But your honorable body need not take this extended view to learn whether it is wise to continue the sale of intoxicating liquors in any of the public houses of the town of Smithfield. The history of those in which it is sold, is quite sufficient to solve the question. Let the keeper of either make out the most imposing and exaggerated array of the benefits it has yielded by the sale of such liquors; and still there will be found an infinite overbalance of those benefits in the desolations of conjugal hopes, in the hunger and nakedness of children, in the frightful temporal and spiritual ruin, produced by those identical liquors. For proof of the truth of our assertion, we need not go to the church-yards of our town, where recollections of the woes of drunkenness throng around so many tombs. Some of the unhappy ones, whom present, as well as former, public houses of the town of Smithfield, have made and continued drunkards, still live - and live, too, to testify in their own unutterable wretchedness, that the evils of selling intoxicating liquors for a beverage are as real and measureless, as the benefits o are trivial and imaginary.

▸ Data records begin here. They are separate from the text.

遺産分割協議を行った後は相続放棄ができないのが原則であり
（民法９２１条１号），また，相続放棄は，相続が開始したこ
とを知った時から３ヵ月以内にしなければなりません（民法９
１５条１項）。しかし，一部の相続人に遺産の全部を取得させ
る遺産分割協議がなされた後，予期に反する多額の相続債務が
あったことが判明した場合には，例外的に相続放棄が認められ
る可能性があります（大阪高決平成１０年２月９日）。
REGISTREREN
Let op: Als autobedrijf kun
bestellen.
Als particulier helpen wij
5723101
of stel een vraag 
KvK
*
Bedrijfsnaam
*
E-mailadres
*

Deeply do your Petitioners regret that the statute book of our State impliedly sanctions the practice of drinking intoxicating liquors. - Whilst it continues to do so, it will be but a too successful snare to the public conscience. But if it were ever safe to graduate our morals by human, instead of divine laws, it surely cannot be safe to graduate them by the laws enacted on the subject of intoxicating liquors, before the public mind had been led to the conclusion of the uselessness of such liquors as a beverage. We have before shown, however, that even human laws do not require you to grant tavern licences. But if they did, we should trust that you would not obey them. We should look for your response to the law of love written upon your hearts. We should expect you to declare with an Apostle: "We must obey God rather than man." We should expect you to resign your offices, if you found that they require you to curse rather than to bless your fellow-men - to sin against rather than to serve your Maker.
In conclusion, your petitioners implore your honorable body, in the name of the drunkard, his wife, and his children - in the name, too, of the sober, who, whilst tavern licences are granted, are exposed to become drunkards - to refuse to grant such licences. They implore you to do so, even though it should be at the probable loss of your popularity and your offices. They implore you to take such a stand for truth and temperance, for God and humanity, that generations to come shall rise up and call you blessed.
SMITHFIELD, April 13, 1841.
N.B. Let this Petition be signed and sent to the Store of James Barnett, in Peterboro, by May 1, 1841.